# [Trecho]
■ ■ ■ ■ ■ ■ ■
O sujeito mais feliz que eu conheço chama-se J. (resguardemos a identidade),
tem 30 anos (a mesma idade minha), é um ex-drogado, agora um operário
qualificado, poeta bissexto, toca bateria na banda da Congregação
Unidos em Jesus e tem um sólido casamento de seis anos!
Conheci J. nas festinhas rock'n'roll que os meus primos promoviam. Muita
bebida e meninas louquinhas! O J. era um radical que só ouvia heavy
metal satanista. Então traduzi umas letras para a sua particular
devoção. Passou-se um tempo. Talvez uns dois anos. Então
reencontrei J. e quase não o reconheci! Cabelo cortado, trajes decentes,
outra pessoa! E a renegar seu passado "satânico", a dizer que
blasfemava sem saber. Agradecia eu ter traduzido as letras, pois ele não
sabia inglês, e ouvia "coisas abomináveis". E eu tentando
entender.
Realmente escandalizado, o J. ouvia um som pesado e nem sabia do que se tratava!
Agora está feliz. Tranquilo. Sem inquietações. Não
pede muito da vida. Queria uma bateria. Não podia comprar. Descobriu
no quarteirão uma portinha de igreja com banda e tudo. Lá dentro
o maior rock'n'roll! Enturmou-se, converteu-se. Aceitou Jesus e o Pastor
Dirceu. Foi tocar bateria na Congregação. Logo atraiu uma donzela.
A., 5 anos mais jovem. Sucedeu-se o flerte. Logo, o namoro. Tudo aprovado pela
Congregação.
J. largou as drogas. E depois as bebidas. Passou a tocar nos cultos. Daqueles
bem animados. Hinos e palmas. Gritos, às vezes. Um show! E ele muito
feliz, agora que se anunciava o noivado. Purificado e feliz, um novo homem.
■ ■ ■ ■ ■ ■ ■
# [Material exibido]
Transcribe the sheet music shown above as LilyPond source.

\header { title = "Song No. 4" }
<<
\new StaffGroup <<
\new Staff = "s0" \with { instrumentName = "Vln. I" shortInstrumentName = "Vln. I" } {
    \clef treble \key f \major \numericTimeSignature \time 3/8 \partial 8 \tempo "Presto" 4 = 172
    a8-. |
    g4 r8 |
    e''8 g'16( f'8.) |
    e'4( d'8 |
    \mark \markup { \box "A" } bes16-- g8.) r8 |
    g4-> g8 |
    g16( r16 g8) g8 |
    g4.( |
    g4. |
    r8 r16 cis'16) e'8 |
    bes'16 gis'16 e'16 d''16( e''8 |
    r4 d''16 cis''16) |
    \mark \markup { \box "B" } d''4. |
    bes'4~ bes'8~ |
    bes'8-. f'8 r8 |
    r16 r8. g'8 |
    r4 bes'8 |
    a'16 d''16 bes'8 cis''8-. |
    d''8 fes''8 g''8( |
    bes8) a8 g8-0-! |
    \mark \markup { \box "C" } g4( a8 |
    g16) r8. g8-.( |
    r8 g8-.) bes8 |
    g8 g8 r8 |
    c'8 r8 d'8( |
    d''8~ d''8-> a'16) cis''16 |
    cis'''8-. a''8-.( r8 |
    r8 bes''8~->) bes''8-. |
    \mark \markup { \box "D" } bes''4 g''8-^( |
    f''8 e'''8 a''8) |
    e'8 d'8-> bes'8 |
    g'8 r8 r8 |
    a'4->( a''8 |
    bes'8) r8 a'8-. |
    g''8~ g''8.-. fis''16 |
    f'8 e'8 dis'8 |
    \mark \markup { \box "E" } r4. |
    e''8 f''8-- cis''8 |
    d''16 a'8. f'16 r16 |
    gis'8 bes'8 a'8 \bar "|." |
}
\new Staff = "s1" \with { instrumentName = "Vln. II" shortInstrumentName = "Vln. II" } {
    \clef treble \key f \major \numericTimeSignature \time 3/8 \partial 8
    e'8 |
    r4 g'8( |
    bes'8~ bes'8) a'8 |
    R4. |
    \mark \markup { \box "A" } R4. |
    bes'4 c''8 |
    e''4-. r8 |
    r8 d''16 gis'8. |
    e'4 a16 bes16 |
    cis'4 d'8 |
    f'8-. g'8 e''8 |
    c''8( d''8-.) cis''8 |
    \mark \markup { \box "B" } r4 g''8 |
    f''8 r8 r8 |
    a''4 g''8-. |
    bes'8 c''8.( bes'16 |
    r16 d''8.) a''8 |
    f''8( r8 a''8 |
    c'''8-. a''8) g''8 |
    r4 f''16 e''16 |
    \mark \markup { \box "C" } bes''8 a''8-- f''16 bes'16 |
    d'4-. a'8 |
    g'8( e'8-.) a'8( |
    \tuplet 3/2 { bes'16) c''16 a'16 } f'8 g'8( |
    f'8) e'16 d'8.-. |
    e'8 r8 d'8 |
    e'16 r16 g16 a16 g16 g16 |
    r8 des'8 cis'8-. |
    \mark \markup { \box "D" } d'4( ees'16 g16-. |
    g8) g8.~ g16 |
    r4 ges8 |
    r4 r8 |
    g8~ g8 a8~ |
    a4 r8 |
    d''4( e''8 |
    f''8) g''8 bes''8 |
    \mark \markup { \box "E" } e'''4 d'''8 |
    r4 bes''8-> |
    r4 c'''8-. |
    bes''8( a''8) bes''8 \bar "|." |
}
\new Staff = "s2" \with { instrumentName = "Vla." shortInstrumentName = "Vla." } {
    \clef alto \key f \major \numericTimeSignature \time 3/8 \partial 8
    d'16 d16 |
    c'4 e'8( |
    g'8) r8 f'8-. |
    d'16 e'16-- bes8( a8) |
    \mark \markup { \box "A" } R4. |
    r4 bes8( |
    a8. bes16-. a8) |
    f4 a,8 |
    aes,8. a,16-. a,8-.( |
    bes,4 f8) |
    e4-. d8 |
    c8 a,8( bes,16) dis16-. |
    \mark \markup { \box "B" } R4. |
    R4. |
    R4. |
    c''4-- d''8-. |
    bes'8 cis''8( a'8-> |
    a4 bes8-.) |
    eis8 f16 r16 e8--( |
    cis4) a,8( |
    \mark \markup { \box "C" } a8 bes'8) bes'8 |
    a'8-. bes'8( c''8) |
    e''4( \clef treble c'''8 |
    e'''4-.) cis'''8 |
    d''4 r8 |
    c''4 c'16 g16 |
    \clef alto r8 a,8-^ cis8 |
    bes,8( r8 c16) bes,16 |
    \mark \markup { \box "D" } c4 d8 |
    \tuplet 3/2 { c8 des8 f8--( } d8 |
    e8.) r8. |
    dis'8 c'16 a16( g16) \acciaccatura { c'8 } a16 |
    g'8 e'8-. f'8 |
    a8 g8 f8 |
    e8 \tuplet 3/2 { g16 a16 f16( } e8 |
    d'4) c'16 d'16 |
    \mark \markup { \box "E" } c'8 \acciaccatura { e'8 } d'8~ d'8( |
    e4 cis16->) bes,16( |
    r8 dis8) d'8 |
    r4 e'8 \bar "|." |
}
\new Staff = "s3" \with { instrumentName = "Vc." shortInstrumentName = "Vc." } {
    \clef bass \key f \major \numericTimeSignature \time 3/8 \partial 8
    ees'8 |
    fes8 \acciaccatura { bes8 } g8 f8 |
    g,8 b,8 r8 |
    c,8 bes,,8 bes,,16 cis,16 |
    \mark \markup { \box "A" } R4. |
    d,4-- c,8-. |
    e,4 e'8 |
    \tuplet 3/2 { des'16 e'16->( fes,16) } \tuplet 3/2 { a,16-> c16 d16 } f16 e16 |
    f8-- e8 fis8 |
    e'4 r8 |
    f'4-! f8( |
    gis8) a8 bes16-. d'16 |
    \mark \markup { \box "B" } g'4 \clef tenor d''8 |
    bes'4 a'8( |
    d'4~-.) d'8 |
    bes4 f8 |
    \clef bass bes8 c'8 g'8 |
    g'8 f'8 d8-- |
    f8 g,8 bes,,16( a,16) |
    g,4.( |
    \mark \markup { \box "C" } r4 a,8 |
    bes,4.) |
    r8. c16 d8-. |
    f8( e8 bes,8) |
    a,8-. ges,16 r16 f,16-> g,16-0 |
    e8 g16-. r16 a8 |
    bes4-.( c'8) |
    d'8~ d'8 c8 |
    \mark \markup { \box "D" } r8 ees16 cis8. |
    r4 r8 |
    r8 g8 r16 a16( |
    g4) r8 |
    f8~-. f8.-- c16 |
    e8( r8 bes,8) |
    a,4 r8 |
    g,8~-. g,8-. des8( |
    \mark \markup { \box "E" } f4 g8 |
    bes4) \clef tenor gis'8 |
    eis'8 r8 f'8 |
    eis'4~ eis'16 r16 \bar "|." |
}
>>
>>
■ ■ ■ ■ ■ ■ ■
# [O que se pede]
Responda às perguntas abaixo com base na crônica sobre J.
1. Que idade tem J.?
2. O que J. queria e não podia comprar?
3. Quantos anos A. é mais jovem que J.?

# [Resultado da tarefa]
1. 30 anos.
2. Uma bateria.
3. 5 anos.